» **Preguntas**
1. ¿Con qué dos expresiones entrecomilladas se describe la escuela en el texto sobre la función del maestro?
2. Continúa el texto sobre la función del maestro a partir de su última oración.

» **Fragmento**
++++++

«El maestro deja una huella para la eternidad; nunca puede decir cuándo se detiene su influencia».
– Henry Adams
La función del maestro en la sociedad es de suma importancia y no solamente tiene trascendencia en el ámbito de la transmisión de conocimiento y el desarrollo de la creatividad, sino también por la figura que representa e implica como autoridad e institución. La misma escuela funge como continente, como indicador de un límite, considerándose como un lugar que representa “un segundo hogar”. Igualmente, la escuela es considerada “una segunda familia” y que, en muchos casos de niños, niñas y adolescentes, es en la escuela donde logran encontrar una estructura y en los profesores, soporte. Es con los maestros con quienes se logra conseguir un apoyo afectivo, protección y tener una formación como sujetos, dado que fungen como figuras con las que los niños y las niñas logran identificarse y construir en cierta medida, su propia identidad.
De la misma manera, maestros y maestras contribuyen de forma significativa en la detección de conflictos emocionales ya sea por medio de su amplia experiencia al tratar con la población de alumnos y alumnas, o por que han tenido la oportunidad de adentrarse en adquirir conocimiento de las afecciones emocionales. Por lo tanto, su lugar y su labor es valiosa también en el ámbito de la salud mental.
De allí que es importante que quienes dediquen su vida a la docencia cuenten con capacitaciones que les permita desarrollar herramientas de detección de situaciones que deben de atenderse por un profesional de la salud, así como también para intervenir directamente con sus alumnos y alumnas y con ello, abrir espacios en los que sostengan dudas e incertidumbres de los estudiantes. No es una tarea sencilla, sobre todo cuando nos referimos a sostener dado que cada alumno cuenta con una historia diferente y, por ende, una forma distinta para vincularse con sus profesores: habrá alumnos cumplidos, otros que buscan pasar desapercibidos, otros tantos que reten y desafíen a sus profesores. ¡Qué difícil dar soporte, mantenerse ecuánime y comprensivo con alumnos complicados! Más aún, cuando desde su lugar como docentes, logran observar que los conflictos que reflejan los estudiantes tienen relación directa con una participación (activa o pasiva) de la familia, la cual también en ocasiones se opone a mejorar la calidad de vida de los alumnos.

++++++

» **Datos de origen**
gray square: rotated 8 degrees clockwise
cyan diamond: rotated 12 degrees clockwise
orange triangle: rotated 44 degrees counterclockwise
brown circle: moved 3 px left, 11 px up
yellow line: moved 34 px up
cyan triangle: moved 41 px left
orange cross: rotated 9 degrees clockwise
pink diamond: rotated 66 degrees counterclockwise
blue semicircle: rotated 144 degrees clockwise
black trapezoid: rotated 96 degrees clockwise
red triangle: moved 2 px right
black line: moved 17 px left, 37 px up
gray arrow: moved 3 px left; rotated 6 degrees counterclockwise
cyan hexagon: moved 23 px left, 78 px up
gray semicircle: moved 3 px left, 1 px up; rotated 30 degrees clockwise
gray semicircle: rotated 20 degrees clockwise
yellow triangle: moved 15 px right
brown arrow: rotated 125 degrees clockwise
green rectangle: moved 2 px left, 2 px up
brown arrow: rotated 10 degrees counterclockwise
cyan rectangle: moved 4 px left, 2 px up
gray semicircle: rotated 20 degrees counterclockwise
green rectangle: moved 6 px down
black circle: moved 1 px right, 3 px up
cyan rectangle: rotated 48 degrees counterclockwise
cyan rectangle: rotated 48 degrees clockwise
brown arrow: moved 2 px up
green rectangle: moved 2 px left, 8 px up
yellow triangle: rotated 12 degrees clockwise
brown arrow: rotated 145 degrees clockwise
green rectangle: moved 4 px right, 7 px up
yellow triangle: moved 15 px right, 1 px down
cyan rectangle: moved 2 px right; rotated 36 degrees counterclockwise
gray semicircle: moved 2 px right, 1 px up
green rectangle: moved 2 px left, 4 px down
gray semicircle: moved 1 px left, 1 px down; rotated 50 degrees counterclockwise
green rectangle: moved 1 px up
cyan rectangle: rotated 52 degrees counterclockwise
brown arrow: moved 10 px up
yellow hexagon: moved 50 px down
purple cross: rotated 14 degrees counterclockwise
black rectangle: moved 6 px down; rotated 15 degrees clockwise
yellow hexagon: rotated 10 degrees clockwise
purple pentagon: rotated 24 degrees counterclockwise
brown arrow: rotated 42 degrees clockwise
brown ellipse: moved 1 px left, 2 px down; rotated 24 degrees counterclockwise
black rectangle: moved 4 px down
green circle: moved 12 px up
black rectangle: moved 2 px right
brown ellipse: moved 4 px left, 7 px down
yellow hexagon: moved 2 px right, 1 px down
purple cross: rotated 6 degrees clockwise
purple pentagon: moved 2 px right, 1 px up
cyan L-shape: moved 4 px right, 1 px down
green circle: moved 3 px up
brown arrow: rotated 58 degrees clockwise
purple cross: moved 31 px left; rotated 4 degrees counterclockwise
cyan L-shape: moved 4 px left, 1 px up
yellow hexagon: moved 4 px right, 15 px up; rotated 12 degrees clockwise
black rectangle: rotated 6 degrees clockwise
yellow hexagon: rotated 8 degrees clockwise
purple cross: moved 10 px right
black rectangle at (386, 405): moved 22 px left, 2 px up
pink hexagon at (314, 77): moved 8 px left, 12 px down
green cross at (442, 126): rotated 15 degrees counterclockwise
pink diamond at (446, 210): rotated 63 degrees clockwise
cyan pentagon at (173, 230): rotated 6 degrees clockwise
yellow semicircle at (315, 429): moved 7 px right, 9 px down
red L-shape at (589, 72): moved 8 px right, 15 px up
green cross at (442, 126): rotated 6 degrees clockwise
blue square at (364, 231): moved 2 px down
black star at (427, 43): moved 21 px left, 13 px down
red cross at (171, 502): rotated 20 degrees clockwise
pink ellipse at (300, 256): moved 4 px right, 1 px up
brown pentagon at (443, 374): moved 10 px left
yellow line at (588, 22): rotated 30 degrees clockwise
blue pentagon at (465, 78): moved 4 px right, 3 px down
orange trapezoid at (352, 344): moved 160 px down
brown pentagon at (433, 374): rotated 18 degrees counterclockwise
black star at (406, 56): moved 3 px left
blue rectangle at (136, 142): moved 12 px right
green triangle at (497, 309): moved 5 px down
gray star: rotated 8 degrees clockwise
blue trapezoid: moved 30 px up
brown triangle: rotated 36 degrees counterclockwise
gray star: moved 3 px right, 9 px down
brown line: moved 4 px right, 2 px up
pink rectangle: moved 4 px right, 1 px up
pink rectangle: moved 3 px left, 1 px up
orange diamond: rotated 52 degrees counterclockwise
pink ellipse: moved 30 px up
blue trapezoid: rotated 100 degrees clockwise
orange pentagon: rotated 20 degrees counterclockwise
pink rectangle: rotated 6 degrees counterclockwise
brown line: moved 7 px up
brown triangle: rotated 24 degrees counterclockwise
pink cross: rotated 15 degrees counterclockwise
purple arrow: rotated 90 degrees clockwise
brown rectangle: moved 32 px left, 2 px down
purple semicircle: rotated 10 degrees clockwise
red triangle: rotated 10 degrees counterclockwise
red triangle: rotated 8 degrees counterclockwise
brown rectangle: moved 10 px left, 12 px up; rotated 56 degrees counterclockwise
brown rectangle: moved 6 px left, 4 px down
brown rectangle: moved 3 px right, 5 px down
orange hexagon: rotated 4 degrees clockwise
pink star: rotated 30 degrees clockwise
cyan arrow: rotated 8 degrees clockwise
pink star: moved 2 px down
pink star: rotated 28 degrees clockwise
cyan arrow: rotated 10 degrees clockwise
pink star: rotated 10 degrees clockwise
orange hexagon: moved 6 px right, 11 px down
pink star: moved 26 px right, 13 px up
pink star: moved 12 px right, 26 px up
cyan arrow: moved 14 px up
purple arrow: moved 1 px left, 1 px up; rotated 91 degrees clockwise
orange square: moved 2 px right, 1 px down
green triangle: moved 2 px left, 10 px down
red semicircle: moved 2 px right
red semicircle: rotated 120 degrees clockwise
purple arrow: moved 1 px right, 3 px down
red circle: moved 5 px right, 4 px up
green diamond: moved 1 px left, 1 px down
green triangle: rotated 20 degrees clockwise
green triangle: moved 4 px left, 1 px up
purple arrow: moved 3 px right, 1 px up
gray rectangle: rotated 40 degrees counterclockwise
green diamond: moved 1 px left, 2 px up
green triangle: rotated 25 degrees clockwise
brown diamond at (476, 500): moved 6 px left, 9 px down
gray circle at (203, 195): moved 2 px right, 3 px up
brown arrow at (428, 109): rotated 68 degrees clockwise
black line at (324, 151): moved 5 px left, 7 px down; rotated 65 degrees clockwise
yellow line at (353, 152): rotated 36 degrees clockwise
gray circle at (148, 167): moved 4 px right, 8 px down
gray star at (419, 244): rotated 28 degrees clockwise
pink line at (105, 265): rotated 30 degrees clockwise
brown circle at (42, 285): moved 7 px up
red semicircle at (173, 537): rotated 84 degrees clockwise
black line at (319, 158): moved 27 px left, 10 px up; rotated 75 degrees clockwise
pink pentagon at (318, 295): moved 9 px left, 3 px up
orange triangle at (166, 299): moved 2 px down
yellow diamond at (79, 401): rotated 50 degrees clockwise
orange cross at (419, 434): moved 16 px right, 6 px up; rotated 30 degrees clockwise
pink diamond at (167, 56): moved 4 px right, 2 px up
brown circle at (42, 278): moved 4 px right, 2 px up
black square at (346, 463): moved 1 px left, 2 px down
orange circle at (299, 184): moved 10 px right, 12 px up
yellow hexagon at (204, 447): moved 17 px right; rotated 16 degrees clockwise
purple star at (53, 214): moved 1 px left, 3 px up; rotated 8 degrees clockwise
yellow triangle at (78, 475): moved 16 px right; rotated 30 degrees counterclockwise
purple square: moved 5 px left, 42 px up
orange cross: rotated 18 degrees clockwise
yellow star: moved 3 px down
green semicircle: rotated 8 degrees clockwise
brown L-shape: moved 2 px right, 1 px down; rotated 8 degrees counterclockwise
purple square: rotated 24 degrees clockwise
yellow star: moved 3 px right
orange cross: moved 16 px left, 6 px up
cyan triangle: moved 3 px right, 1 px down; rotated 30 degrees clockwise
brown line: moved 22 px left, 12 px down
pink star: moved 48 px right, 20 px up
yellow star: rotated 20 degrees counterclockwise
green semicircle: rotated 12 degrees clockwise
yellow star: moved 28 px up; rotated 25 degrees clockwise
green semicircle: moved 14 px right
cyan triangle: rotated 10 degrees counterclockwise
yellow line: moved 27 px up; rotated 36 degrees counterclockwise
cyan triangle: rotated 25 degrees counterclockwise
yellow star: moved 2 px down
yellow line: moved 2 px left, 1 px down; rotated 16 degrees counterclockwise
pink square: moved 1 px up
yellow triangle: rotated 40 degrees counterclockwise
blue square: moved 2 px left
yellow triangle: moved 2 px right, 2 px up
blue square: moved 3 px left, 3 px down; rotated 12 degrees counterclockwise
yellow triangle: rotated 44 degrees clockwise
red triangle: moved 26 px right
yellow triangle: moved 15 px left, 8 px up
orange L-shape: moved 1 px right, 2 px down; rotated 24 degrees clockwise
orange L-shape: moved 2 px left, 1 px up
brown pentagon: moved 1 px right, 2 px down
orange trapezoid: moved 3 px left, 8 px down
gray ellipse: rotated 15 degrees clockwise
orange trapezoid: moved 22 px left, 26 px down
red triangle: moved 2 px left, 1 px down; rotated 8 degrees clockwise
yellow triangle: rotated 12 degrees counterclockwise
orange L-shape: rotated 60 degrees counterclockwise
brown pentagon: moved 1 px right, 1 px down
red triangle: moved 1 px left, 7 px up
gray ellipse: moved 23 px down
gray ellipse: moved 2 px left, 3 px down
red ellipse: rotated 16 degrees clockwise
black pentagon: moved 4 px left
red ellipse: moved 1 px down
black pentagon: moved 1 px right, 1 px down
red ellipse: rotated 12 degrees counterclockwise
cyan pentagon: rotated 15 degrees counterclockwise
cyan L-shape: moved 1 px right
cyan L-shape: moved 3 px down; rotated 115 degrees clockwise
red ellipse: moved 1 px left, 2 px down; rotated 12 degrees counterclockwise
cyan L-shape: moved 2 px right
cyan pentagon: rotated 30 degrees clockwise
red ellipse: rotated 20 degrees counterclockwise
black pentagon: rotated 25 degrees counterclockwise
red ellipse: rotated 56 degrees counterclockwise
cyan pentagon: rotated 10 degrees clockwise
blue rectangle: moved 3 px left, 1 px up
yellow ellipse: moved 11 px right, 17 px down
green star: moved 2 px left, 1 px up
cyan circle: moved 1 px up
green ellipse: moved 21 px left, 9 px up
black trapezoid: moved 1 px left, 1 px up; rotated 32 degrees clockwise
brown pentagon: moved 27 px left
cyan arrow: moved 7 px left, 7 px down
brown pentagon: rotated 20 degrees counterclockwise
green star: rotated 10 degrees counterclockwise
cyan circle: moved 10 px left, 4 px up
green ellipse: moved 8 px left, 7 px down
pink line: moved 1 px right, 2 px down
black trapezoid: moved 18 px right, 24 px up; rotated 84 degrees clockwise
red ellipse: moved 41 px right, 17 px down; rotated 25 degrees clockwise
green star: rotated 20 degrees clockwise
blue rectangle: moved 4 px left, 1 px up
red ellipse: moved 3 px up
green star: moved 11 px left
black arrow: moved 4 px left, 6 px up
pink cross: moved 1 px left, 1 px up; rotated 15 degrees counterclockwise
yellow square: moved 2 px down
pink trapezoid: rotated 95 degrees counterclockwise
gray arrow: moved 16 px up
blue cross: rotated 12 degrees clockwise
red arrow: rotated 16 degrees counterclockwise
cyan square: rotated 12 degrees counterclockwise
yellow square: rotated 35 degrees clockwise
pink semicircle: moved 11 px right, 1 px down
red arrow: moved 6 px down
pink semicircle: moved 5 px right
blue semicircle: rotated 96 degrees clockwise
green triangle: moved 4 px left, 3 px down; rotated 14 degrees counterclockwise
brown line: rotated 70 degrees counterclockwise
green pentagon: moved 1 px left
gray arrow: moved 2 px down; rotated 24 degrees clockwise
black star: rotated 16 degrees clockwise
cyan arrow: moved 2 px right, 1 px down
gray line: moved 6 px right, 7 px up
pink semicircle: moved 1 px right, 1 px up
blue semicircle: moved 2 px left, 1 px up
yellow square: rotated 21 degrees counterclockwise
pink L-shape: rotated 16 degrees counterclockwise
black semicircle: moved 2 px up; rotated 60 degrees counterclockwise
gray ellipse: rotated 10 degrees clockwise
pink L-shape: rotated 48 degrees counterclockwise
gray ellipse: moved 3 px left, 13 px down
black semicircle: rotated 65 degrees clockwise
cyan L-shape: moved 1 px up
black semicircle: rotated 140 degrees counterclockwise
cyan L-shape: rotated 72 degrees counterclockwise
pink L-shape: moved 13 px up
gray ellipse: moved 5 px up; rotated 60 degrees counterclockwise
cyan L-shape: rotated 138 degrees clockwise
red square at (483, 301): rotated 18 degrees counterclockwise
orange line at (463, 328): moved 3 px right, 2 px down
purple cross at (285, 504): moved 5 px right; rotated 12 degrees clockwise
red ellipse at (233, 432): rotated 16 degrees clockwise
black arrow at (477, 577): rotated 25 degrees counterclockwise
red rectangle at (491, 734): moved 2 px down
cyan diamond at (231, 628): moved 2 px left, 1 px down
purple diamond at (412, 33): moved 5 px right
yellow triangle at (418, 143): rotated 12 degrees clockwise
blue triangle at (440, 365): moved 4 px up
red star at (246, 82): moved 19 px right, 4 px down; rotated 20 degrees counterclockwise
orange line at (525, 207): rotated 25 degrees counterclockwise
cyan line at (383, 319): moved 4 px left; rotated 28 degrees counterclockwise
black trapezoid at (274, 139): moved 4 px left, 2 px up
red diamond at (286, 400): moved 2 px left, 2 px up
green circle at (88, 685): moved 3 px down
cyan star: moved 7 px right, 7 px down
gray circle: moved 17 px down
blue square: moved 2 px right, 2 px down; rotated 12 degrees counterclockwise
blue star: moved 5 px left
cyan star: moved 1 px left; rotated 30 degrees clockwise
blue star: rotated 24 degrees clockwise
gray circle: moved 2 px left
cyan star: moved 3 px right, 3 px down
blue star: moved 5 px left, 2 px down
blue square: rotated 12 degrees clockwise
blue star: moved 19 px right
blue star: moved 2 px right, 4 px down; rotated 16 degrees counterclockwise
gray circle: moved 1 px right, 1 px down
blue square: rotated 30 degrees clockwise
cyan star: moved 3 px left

++++++

» **Respuestas**
1. Como “un segundo hogar” y como “una segunda familia”.

2.
Es común que los dolores psíquicos o emocionales que el infante o el adolescente padece se presenten también en el aula, como una repetición o un nuevo intento de solución a aquello que no se pudo resolver con sus padres o familia. Es por ello, que del mismo modo que el niño o la niña puso a prueba a sus padres, también pondrá a prueba al maestro con el objetivo de tener una respuesta más efectiva, pero más complicada por tratar de dar solución en un lugar distinto a donde ocurrió originalmente el conflicto.
Por este motivo, los espacios de formación para docentes, además de proveerles de guías para identificar síntomas en los estudiantes, también requieren de pausas para escuchar, observar y después reflexionar sobre el comportamiento de sus alumnos, así como también necesitan del apoyo y colaboración de profesionales en la salud mental y de familiares. Lo anterior no solo facilitará en el alumnado a aprender en sentido de la instrucción o adquisición de información, sino también de aprehender para que el estudiante haga propio ese conocimiento de sí mismo y de sus emociones.